[Opening DATA PROVIDED section]
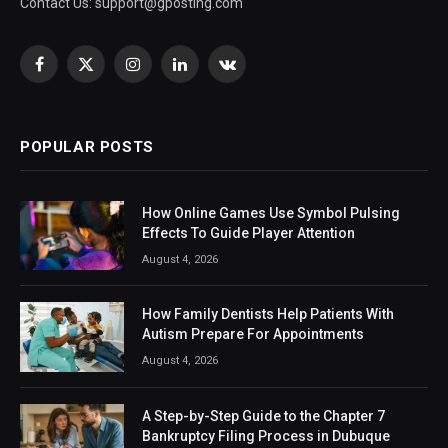
Contact Us:
support@gposting.com
Facebook
X
Instagram
LinkedIn
VKontakte
(Twitter)
POPULAR POSTS
How Online Games Use Symbol Pulsing
Effects To Guide Player Attention
August 4, 2026
How Family Dentists Help Patients With
Autism Prepare For Appointments
August 4, 2026
A Step-by-Step Guide to the Chapter 7
Bankruptcy Filing Process in Dubuque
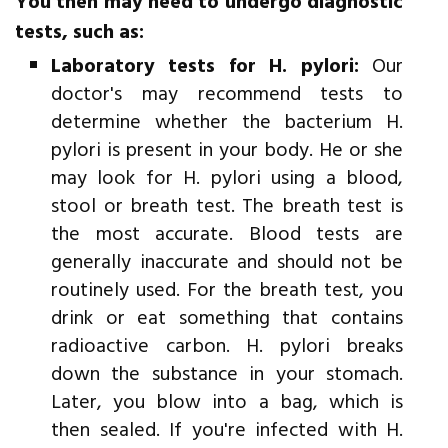
You then may need to undergo diagnostic
tests, such as:
Laboratory tests for H. pylori:
Our
doctor's may recommend tests to
determine whether the bacterium H.
pylori is present in your body. He or she
may look for H. pylori using a blood,
stool or breath test. The breath test is
the most accurate. Blood tests are
generally inaccurate and should not be
routinely used. For the breath test, you
drink or eat something that contains
radioactive carbon. H. pylori breaks
down the substance in your stomach.
Later, you blow into a bag, which is
then sealed. If you're infected with H.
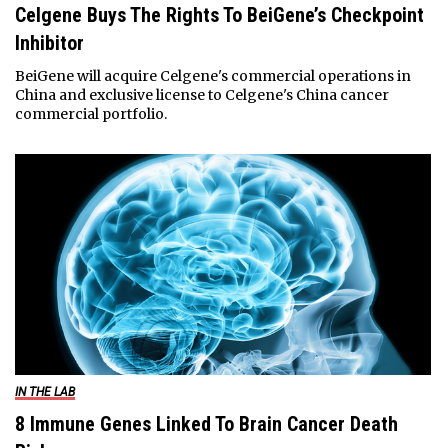
Celgene Buys The Rights To BeiGene’s Checkpoint
Inhibitor
BeiGene will acquire Celgene's commercial operations in
China and exclusive license to Celgene's China cancer
commercial portfolio.
IN THE LAB
8 Immune Genes Linked To Brain Cancer Death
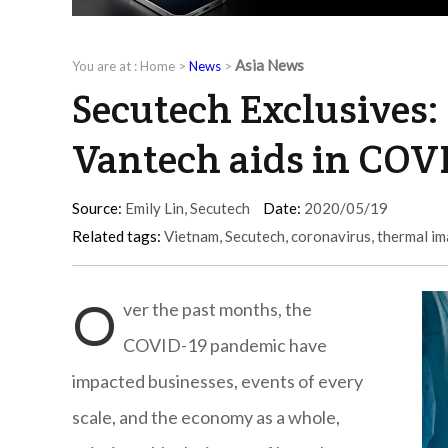
Asia News
You are at :
Home
>
News
>
Secutech Exclusives:
Vantech aids in COVI
Source:
Emily Lin, Secutech
Date:
2020/05/19
Related tags:
Vietnam
,
Secutech
,
coronavirus
,
thermal i
O
ver the past months, the
COVID-19 pandemic have
impacted businesses, events of every
scale, and the economy as a whole,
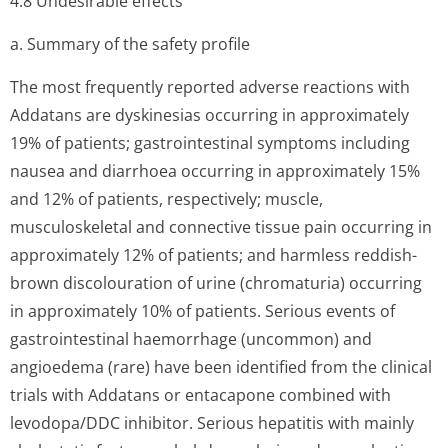
4.8 Undesirable effects
a. Summary of the safety profile
The most frequently reported adverse reactions with
Addatans are dyskinesias occurring in approximately
19% of patients; gastrointestinal symptoms including
nausea and diarrhoea occurring in approximately 15%
and 12% of patients, respectively; muscle,
musculoskeletal and connective tissue pain occurring in
approximately 12% of patients; and harmless reddish-
brown discolouration of urine (chromaturia) occurring
in approximately 10% of patients. Serious events of
gastrointestinal haemorrhage (uncommon) and
angioedema (rare) have been identified from the clinical
trials with Addatans or entacapone combined with
levodopa/DDC inhibitor. Serious hepatitis with mainly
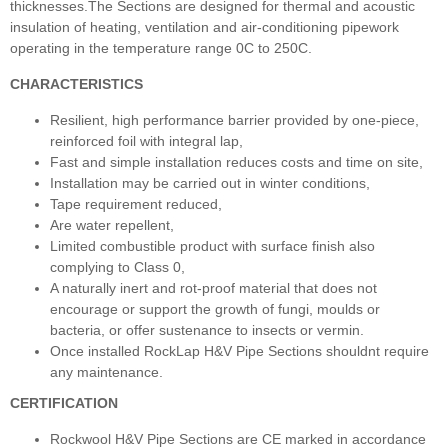
thicknesses.The Sections are designed for thermal and acoustic
insulation of heating, ventilation and air-conditioning pipework
operating in the temperature range 0C to 250C.
CHARACTERISTICS
Resilient, high performance barrier provided by one-piece,
reinforced foil with integral lap,
Fast and simple installation reduces costs and time on site,
Installation may be carried out in winter conditions,
Tape requirement reduced,
Are water repellent,
Limited combustible product with surface finish also
complying to Class 0,
A naturally inert and rot-proof material that does not
encourage or support the growth of fungi, moulds or
bacteria, or offer sustenance to insects or vermin.
Once installed RockLap H&V Pipe Sections shouldnt require
any maintenance.
CERTIFICATION
Rockwool H&V Pipe Sections are CE marked in accordance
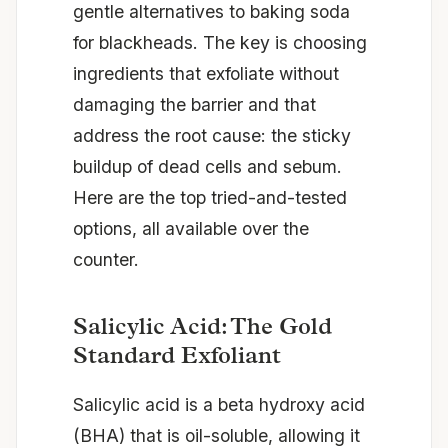
gentle alternatives to baking soda
for blackheads. The key is choosing
ingredients that exfoliate without
damaging the barrier and that
address the root cause: the sticky
buildup of dead cells and sebum.
Here are the top tried-and-tested
options, all available over the
counter.
Salicylic Acid: The Gold
Standard Exfoliant
Salicylic acid is a beta hydroxy acid
(BHA) that is oil-soluble, allowing it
[Closing DATA PROVIDED section]
ABOUT THIS TASK ::
Repeat the data exactly. No pictures should appear.

ANSWER TO THIS EXERCISE ::
Contact Us:
support@gposting.com
Facebook
X
Instagram
LinkedIn
VKontakte
(Twitter)
POPULAR POSTS
How Online Games Use Symbol Pulsing
Effects To Guide Player Attention
August 4, 2026
How Family Dentists Help Patients With
Autism Prepare For Appointments
August 4, 2026
A Step-by-Step Guide to the Chapter 7
Bankruptcy Filing Process in Dubuque
You then may need to undergo diagnostic
tests, such as:
Laboratory tests for H. pylori:
Our
doctor's may recommend tests to
determine whether the bacterium H.
pylori is present in your body. He or she
may look for H. pylori using a blood,
stool or breath test. The breath test is
the most accurate. Blood tests are
generally inaccurate and should not be
routinely used. For the breath test, you
drink or eat something that contains
radioactive carbon. H. pylori breaks
down the substance in your stomach.
Later, you blow into a bag, which is
then sealed. If you're infected with H.
Celgene Buys The Rights To BeiGene’s Checkpoint
Inhibitor
BeiGene will acquire Celgene's commercial operations in
China and exclusive license to Celgene's China cancer
commercial portfolio.
IN THE LAB
8 Immune Genes Linked To Brain Cancer Death
Asia News
You are at :
Home
>
News
>
Secutech Exclusives:
Vantech aids in COVI
Source:
Emily Lin, Secutech
Date:
2020/05/19
Related tags:
Vietnam
,
Secutech
,
coronavirus
,
thermal i
O
ver the past months, the
COVID-19 pandemic have
impacted businesses, events of every
scale, and the economy as a whole,
4.8 Undesirable effects
a. Summary of the safety profile
The most frequently reported adverse reactions with
Addatans are dyskinesias occurring in approximately
19% of patients; gastrointestinal symptoms including
nausea and diarrhoea occurring in approximately 15%
and 12% of patients, respectively; muscle,
musculoskeletal and connective tissue pain occurring in
approximately 12% of patients; and harmless reddish-
brown discolouration of urine (chromaturia) occurring
in approximately 10% of patients. Serious events of
gastrointestinal haemorrhage (uncommon) and
angioedema (rare) have been identified from the clinical
trials with Addatans or entacapone combined with
levodopa/DDC inhibitor. Serious hepatitis with mainly
thicknesses.The Sections are designed for thermal and acoustic
insulation of heating, ventilation and air-conditioning pipework
operating in the temperature range 0C to 250C.
CHARACTERISTICS
Resilient, high performance barrier provided by one-piece,
reinforced foil with integral lap,
Fast and simple installation reduces costs and time on site,
Installation may be carried out in winter conditions,
Tape requirement reduced,
Are water repellent,
Limited combustible product with surface finish also
complying to Class 0,
A naturally inert and rot-proof material that does not
encourage or support the growth of fungi, moulds or
bacteria, or offer sustenance to insects or vermin.
Once installed RockLap H&V Pipe Sections shouldnt require
any maintenance.
CERTIFICATION
Rockwool H&V Pipe Sections are CE marked in accordance
gentle alternatives to baking soda
for blackheads. The key is choosing
ingredients that exfoliate without
damaging the barrier and that
address the root cause: the sticky
buildup of dead cells and sebum.
Here are the top tried-and-tested
options, all available over the
counter.
Salicylic Acid: The Gold
Standard Exfoliant
Salicylic acid is a beta hydroxy acid
(BHA) that is oil-soluble, allowing it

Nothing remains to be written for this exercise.